Fenestrated and branched EVAR (F/BEVAR) (16, 17) and chimney and periscope EVAR (ch-EVAR) (18, 19) have been introduced to overcome these anatomic limitations with good results even in emergent settings (20). Moreover, ch-EVAR can be employed with good results in the treatment of type Ia endoleak after standard EVAR (21). However, these tools require high endovascular skills and have a higher cost. In our experience, we registered one case of perioperative mortality among patients treated with off-label EVAR; in this case no amenable cause of death was recognized and autopsy was not available. In our study we did not encounter any type Ia endoleaks, but type II endoleak occurred in three cases. It can be proposed that the absence of type I endoleak (especially in group B) can be justified by the limited patient sample. However, the new generation device that we employed could also play a role in the reduced type Ia endoleak incidence in patients treated with off-label EVAR. A longer mean procedure duration and fluoroscopy time was reported in patients treated off-label. We can speculate that the need for a more accurate projection before the stent-graft deployment (shorter neck and higher neck angulation) could be related to these outcomes. Despite this, contrast medium usage was not significantly greater in patients treated off-label.
Retrospective analysis, small sample size and lack of randomization represent major limitations of this study. However, the use of new generation device yields supportive evidence for off-label use in patients considered unfit for conventional surgery.
In conclusion, the Endurant II (Medtronic) new generation device was safe in our single-center experience even when employed in an off-label setting at mid-term follow-up. No differences in outcomes were evident between the group treated under IFU and the group treated off-label. The off-label use the Endurant (Medtronic) stent-graft represents an additional tool in the treatment of patients presenting with AAA that are considered unfit for conventional surgery.
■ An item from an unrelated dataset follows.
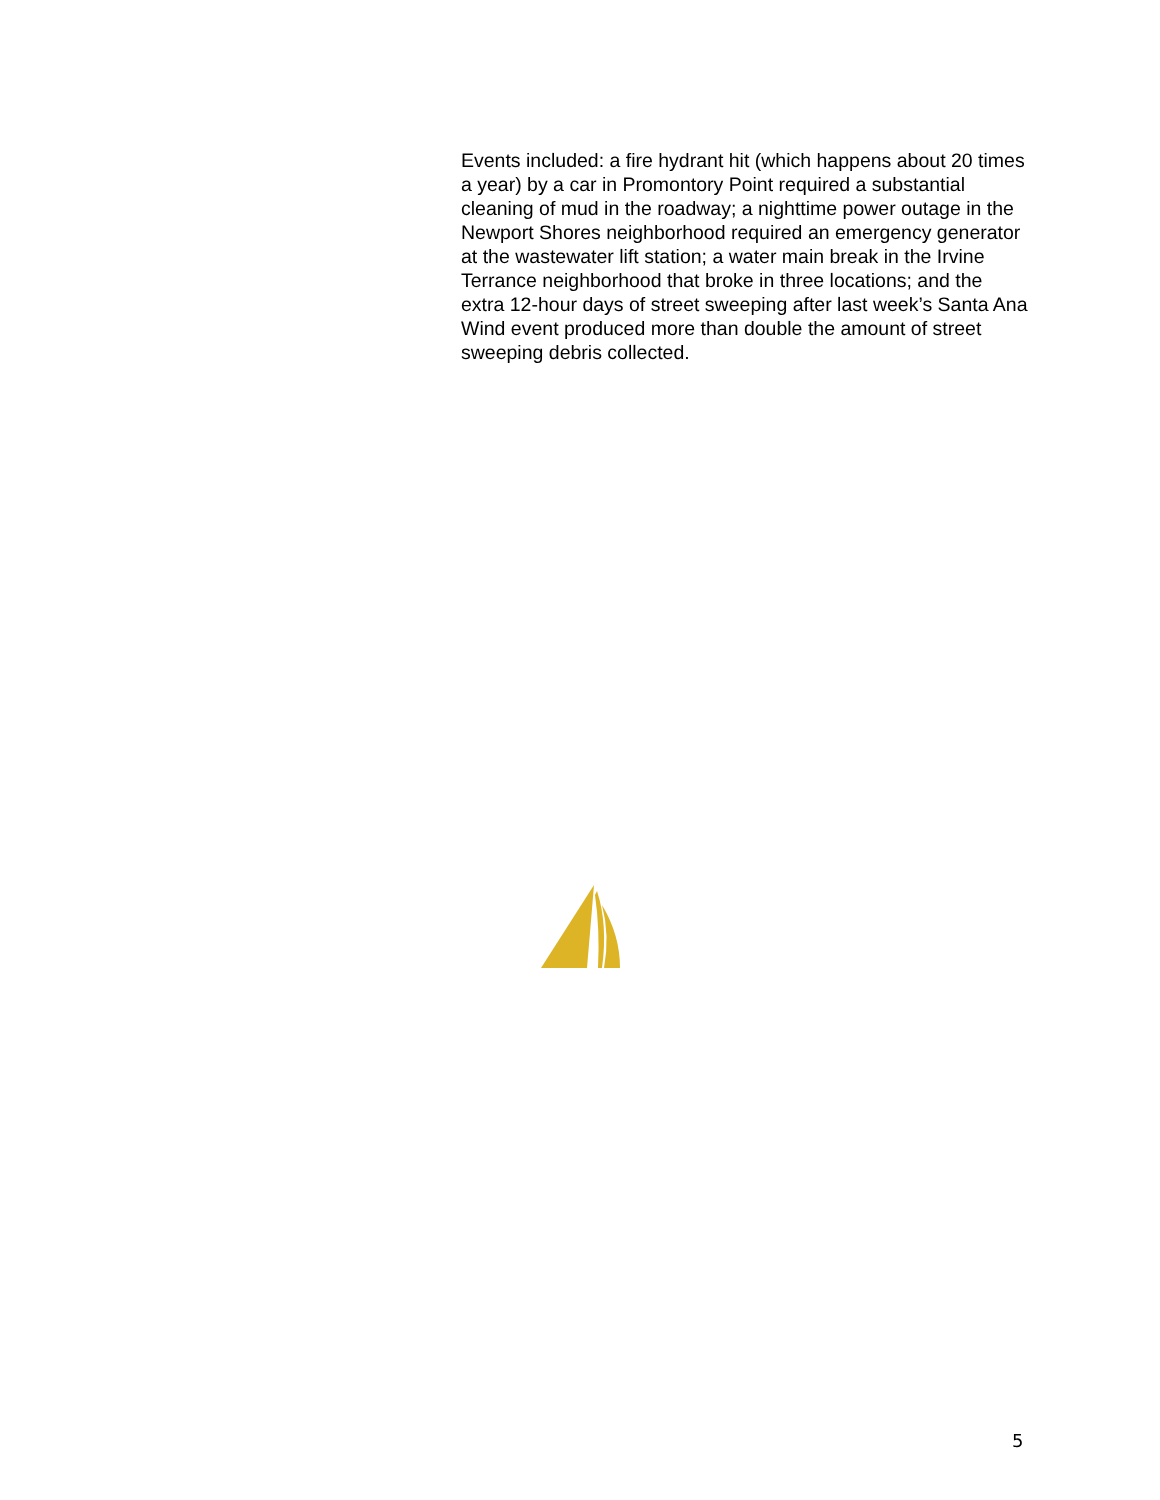Events included: a fire hydrant hit (which happens about 20 times a year) by a car in Promontory Point required a substantial cleaning of mud in the roadway; a nighttime power outage in the Newport Shores neighborhood required an emergency generator at the wastewater lift station; a water main break in the Irvine Terrance neighborhood that broke in three locations; and the extra 12-hour days of street sweeping after last week’s Santa Ana Wind event produced more than double the amount of street sweeping debris collected.
5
More extensive experience is required in this subgroup of patients.
Main points.
Endovascular aneurysm repair (EVAR) is the first line approach in abdominal aortic aneurysm (AAA) treatment and the need to improve endovascular materials has arisen in order to increase the EVAR feasibility and to expand its indications.
Anatomic limitations of EVAR have been historically identified as hostile neck, iliac tortuosity, and access.
The increased ability with this tool have pushed many vascular specialists to use EVAR off-label, outside the instructions for use, especially in high-risk patients with AAA considered unfit for conventional surgery.
In this study, patients treated off-label presented a significantly larger aneurysm neck diameter and aneurysm sac diameter; a significantly shorter neck length, a higher proximal infrarenal neck angulation and a higher incidence of conical neck.
No differences were detected in mortality, morbidity, adjunctive intraoperative maneuvers, type Ia endoleak, three-year survival, and three-year freedom from reintervention rates.
The off-label use of the Endurant (Medtronic) stent-graft is an additional tool in the treatment of patients presenting with AAA that are considered unsuitable for conventional surgery.
Footnotes
Conflict of interest disclosure
The authors declared no conflicts of interest.